Take every line from the material that has the word "atteindre" in it.

==================================================

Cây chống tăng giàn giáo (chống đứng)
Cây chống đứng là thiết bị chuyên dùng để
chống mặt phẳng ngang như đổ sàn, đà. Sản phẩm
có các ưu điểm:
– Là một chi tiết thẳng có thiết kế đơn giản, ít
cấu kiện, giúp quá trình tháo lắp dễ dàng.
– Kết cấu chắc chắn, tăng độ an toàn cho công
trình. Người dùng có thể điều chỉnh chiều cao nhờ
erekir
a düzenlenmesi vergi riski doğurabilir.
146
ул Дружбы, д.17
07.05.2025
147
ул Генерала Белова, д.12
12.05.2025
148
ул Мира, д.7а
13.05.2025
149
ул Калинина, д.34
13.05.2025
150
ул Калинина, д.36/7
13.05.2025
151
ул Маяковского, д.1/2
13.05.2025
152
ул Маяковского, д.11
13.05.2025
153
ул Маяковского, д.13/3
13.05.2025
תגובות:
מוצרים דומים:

==================================================

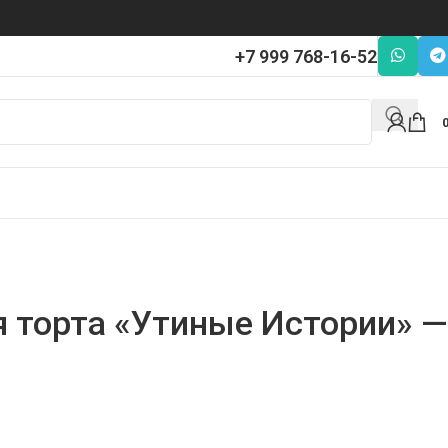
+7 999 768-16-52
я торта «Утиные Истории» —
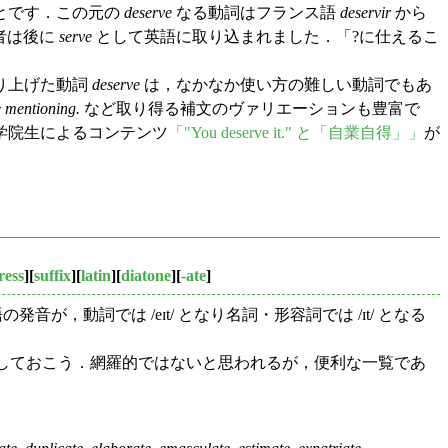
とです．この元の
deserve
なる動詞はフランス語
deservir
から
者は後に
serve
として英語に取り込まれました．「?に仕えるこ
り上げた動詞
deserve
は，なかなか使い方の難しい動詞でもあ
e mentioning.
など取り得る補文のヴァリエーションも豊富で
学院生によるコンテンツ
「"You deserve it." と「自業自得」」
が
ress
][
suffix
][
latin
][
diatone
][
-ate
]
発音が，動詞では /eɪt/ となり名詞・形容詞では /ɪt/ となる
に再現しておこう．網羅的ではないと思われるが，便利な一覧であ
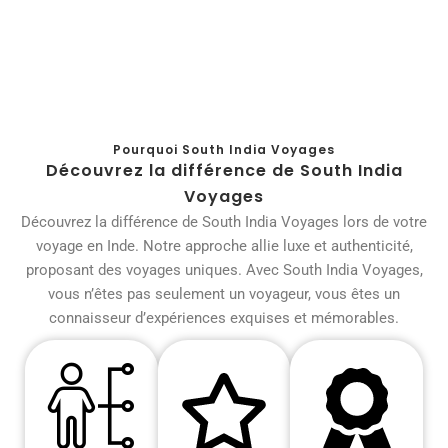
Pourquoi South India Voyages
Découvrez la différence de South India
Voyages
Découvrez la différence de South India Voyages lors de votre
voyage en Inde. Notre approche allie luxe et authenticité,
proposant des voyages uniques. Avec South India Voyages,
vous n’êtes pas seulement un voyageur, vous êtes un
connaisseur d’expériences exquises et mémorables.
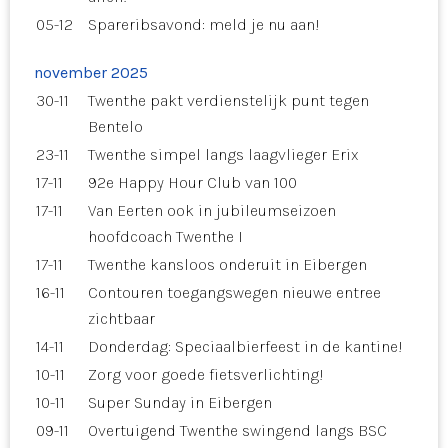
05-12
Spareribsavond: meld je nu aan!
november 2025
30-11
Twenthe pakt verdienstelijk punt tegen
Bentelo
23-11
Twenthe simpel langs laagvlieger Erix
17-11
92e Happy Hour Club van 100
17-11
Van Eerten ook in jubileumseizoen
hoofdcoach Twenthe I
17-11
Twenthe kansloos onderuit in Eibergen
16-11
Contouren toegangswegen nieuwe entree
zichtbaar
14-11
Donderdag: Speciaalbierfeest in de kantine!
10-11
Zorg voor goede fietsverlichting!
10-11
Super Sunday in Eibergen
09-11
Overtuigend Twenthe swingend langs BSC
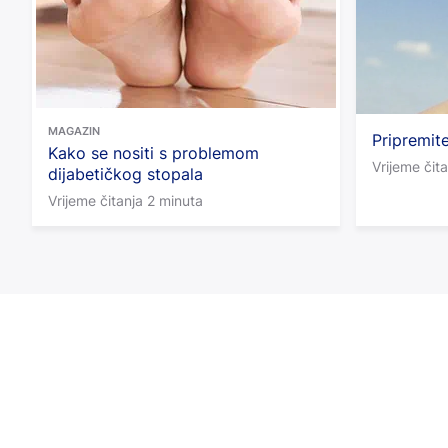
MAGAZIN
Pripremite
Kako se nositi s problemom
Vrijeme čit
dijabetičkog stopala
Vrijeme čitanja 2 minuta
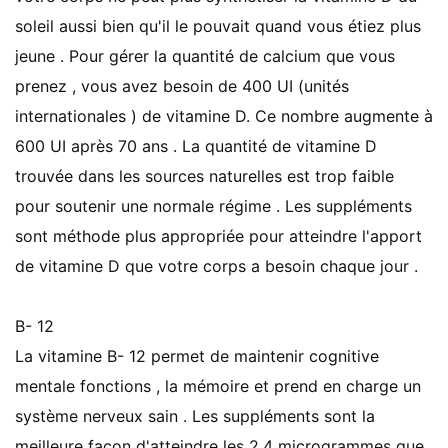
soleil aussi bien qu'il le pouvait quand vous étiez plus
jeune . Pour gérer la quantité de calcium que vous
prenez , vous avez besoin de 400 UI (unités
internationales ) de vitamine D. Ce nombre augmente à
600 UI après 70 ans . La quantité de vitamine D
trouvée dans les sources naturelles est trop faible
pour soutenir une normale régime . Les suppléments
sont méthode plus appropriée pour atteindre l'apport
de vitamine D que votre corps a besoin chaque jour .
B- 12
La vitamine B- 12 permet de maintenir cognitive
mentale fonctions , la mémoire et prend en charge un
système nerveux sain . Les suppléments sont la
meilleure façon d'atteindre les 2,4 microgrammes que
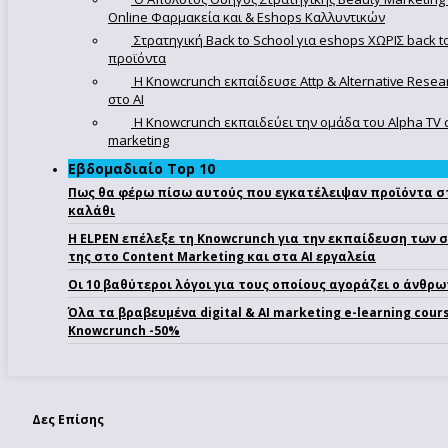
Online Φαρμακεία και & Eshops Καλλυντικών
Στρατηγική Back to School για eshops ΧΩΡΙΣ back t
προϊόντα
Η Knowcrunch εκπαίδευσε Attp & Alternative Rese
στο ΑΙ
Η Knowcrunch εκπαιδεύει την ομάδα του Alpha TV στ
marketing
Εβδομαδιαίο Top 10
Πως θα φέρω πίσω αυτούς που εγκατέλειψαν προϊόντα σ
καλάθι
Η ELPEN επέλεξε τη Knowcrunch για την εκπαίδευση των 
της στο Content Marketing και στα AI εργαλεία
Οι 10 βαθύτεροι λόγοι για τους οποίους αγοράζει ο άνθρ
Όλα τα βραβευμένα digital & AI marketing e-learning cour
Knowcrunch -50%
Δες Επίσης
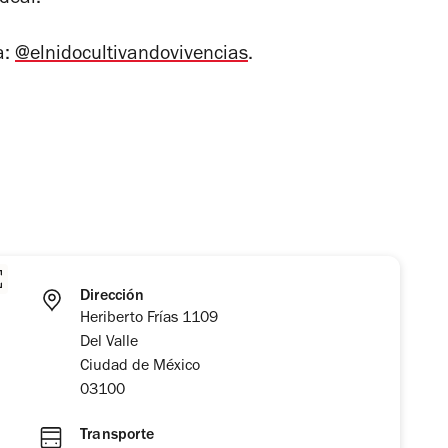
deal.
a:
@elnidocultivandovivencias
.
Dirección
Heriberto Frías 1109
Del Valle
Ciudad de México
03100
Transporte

==================================================

* _TASK SOLUTION_
sont méthode plus appropriée pour atteindre l'apport
meilleure façon d'atteindre les 2,4 microgrammes que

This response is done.